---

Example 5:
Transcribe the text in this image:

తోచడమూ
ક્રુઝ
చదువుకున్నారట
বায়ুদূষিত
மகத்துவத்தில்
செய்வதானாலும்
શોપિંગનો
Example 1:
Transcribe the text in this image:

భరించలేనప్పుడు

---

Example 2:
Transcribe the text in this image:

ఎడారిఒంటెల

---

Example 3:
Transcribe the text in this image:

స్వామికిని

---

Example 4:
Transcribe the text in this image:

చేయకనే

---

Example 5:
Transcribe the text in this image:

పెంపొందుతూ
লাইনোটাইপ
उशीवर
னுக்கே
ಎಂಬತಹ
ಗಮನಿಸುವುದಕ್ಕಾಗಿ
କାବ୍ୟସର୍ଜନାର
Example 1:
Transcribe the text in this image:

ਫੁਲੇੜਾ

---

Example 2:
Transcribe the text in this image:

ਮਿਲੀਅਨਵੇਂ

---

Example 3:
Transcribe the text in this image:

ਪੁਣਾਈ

════════

> **Exercise objective**
Reproduce every line of the entries above, unchanged and in the same order.

> **Correct output**
---

Example 5:
Transcribe the text in this image:

తోచడమూ
ક્રુઝ
చదువుకున్నారట
বায়ুদূষিত
மகத்துவத்தில்
செய்வதானாலும்
શોપિંગનો
Example 1:
Transcribe the text in this image:

భరించలేనప్పుడు

---

Example 2:
Transcribe the text in this image:

ఎడారిఒంటెల

---

Example 3:
Transcribe the text in this image:

స్వామికిని

---

Example 4:
Transcribe the text in this image:

చేయకనే

---

Example 5:
Transcribe the text in this image:

పెంపొందుతూ
লাইনোটাইপ
उशीवर
னுக்கே
ಎಂಬತಹ
ಗಮನಿಸುವುದಕ್ಕಾಗಿ
କାବ୍ୟସର୍ଜନାର
Example 1:
Transcribe the text in this image:

ਫੁਲੇੜਾ

---

Example 2:
Transcribe the text in this image:

ਮਿਲੀਅਨਵੇਂ

---

Example 3:
Transcribe the text in this image:

ਪੁਣਾਈ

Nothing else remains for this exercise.